WHAT IS REQUIRED >> Could you change "マンション" to "アパート" in everything from the line containing "泉町ロイヤルハイツＡ棟" down to the line containing "Пользовательское соглашение", leaving all else the same? Reproduce only those lines, and leave the pictures out of your answer.

(Page-level text extractions)
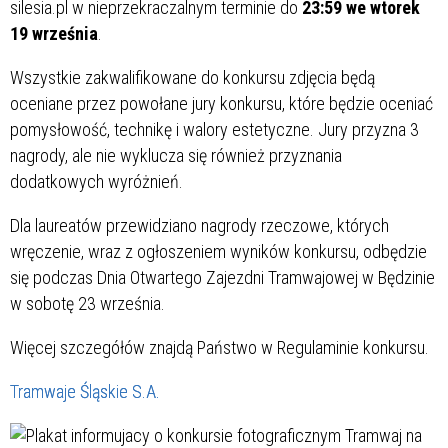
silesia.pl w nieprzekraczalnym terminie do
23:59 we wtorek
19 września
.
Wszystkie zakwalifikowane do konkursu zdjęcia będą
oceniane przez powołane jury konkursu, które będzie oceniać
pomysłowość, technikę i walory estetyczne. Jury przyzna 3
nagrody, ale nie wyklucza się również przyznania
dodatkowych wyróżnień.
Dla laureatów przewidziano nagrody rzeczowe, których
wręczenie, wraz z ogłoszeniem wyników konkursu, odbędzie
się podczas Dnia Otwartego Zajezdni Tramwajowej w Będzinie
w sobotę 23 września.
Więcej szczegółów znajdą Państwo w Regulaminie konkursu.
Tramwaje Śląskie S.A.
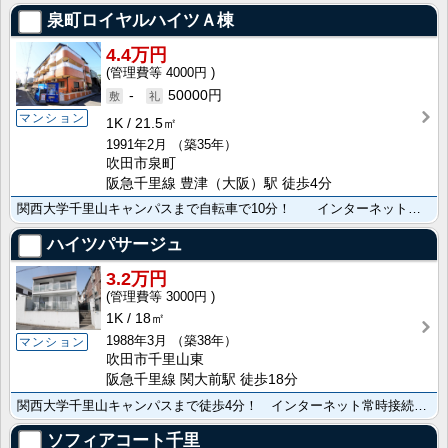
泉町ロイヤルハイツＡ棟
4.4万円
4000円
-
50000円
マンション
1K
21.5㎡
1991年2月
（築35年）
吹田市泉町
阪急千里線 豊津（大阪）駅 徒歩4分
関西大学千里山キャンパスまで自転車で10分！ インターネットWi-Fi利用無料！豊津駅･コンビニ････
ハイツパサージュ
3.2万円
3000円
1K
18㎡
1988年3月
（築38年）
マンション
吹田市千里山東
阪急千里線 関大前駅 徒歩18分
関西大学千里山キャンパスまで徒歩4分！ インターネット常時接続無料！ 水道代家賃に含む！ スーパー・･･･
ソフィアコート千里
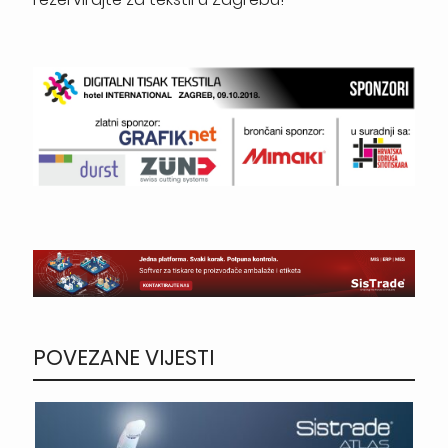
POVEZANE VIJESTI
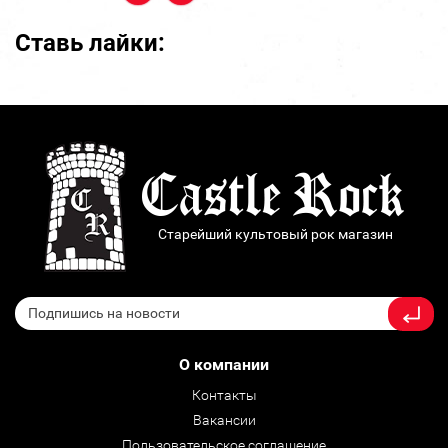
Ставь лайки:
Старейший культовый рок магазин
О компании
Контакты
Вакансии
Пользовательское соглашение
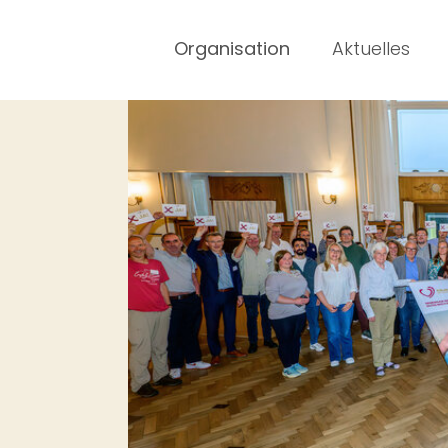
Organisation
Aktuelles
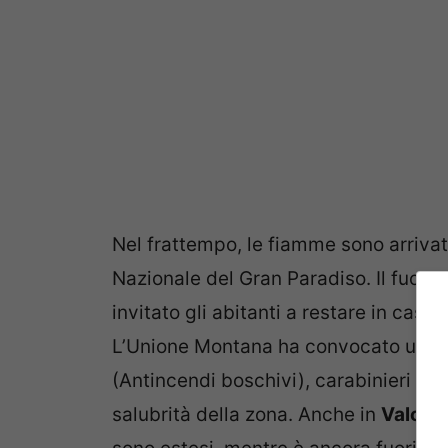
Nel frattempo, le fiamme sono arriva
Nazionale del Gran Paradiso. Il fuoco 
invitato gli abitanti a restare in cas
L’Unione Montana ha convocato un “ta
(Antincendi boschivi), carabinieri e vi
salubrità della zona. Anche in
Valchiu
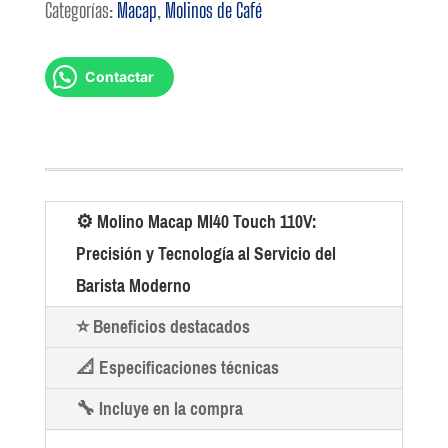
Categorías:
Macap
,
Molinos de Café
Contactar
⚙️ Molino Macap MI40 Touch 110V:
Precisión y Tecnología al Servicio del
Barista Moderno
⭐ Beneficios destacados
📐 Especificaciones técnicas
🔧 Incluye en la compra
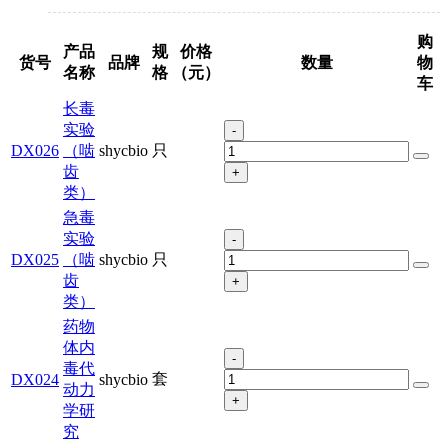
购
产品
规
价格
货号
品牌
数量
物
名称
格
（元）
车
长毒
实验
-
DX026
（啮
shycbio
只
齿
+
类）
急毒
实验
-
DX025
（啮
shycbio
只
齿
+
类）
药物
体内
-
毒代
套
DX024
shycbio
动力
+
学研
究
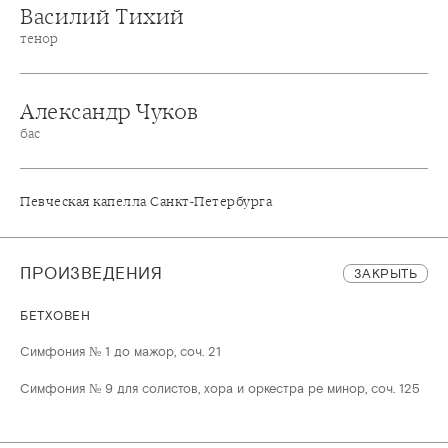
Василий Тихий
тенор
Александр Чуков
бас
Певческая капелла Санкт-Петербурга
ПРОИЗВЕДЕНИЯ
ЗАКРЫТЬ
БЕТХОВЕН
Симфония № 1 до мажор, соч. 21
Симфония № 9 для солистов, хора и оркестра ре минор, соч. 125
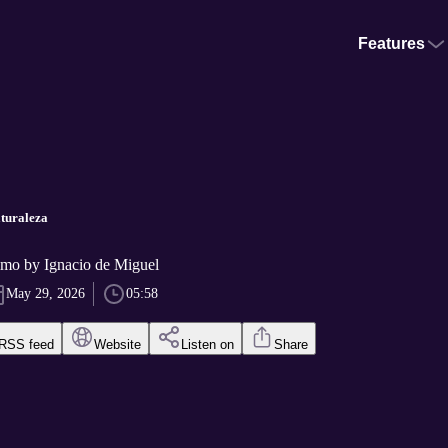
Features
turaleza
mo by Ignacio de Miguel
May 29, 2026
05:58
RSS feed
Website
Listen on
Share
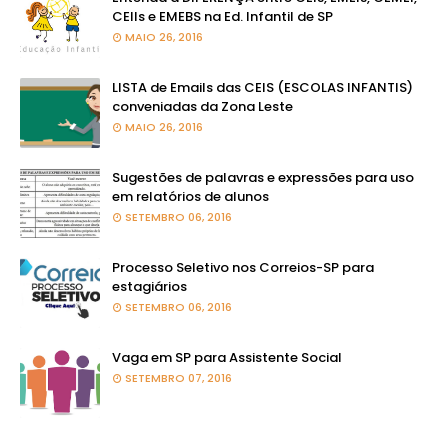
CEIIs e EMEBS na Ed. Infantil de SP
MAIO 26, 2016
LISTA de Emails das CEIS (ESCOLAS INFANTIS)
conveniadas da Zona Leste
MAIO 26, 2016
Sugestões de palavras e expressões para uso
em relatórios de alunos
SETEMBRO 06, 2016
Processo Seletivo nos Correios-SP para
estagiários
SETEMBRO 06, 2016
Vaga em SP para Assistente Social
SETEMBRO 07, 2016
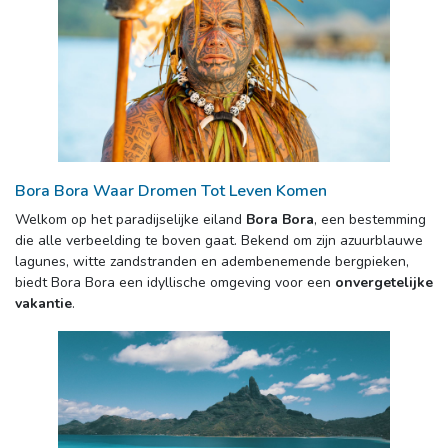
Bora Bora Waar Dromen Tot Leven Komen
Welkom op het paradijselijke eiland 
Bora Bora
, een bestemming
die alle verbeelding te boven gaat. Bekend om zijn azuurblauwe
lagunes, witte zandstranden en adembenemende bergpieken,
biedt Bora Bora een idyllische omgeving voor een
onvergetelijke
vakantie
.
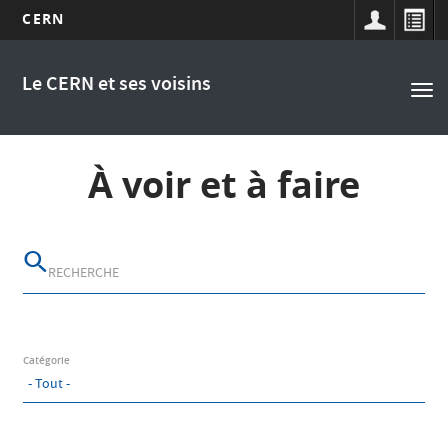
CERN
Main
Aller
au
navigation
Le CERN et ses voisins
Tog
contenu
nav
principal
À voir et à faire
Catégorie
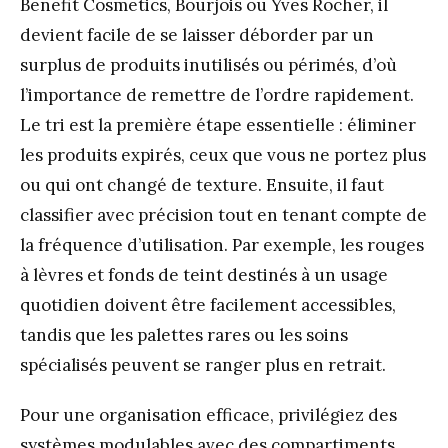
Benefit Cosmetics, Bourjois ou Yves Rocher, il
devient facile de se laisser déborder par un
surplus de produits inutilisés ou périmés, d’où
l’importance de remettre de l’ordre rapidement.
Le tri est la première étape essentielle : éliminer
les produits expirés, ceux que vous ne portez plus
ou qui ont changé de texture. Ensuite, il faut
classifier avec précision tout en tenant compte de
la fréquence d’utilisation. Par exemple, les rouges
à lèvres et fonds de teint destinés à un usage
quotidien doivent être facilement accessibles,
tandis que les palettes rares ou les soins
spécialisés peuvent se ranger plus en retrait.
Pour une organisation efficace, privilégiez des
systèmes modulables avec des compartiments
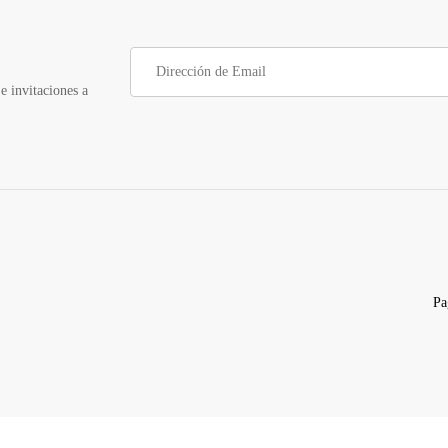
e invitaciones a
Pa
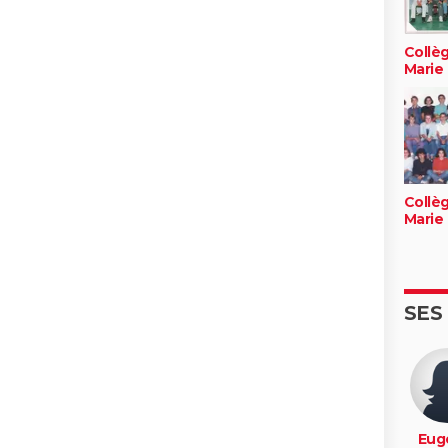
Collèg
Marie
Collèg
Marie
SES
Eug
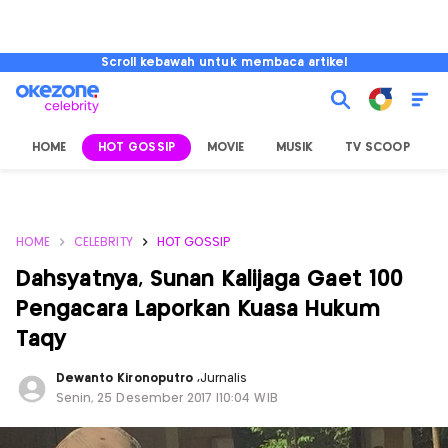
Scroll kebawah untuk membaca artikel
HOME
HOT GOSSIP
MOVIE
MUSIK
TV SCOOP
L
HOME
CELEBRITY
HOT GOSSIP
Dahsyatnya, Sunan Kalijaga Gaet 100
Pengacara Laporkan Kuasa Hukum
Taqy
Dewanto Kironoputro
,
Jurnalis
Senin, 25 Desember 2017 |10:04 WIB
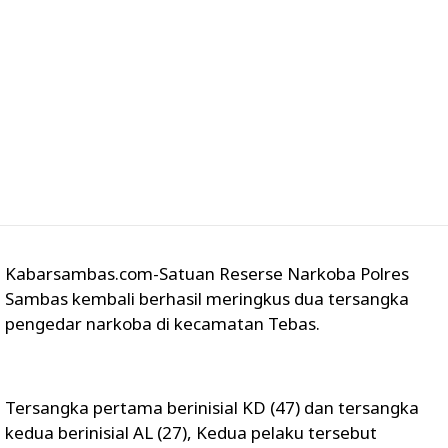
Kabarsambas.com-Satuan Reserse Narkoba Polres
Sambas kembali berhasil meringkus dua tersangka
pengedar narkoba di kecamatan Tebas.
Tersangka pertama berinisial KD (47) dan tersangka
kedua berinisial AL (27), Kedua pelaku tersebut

TASK ANSWER >>
泉町ロイヤルハイツＡ棟
4.4万円
4000円
-
50000円
アパート
1K
21.5㎡
1991年2月
（築35年）
吹田市泉町
阪急千里線 豊津（大阪）駅 徒歩4分
関西大学千里山キャンパスまで自転車で10分！ インターネットWi-Fi利用無料！豊津駅･コンビニ････
ハイツパサージュ
3.2万円
3000円
1K
18㎡
1988年3月
（築38年）
アパート
吹田市千里山東
阪急千里線 関大前駅 徒歩18分
関西大学千里山キャンパスまで徒歩4分！ インターネット常時接続無料！ 水道代家賃に含む！ スーパー・･･･
ソフィアコート千里
POVEZANE VIJESTI
Ставь лайки:
Старейший культовый рок магазин
О компании
Контакты
Вакансии
Пользовательское соглашение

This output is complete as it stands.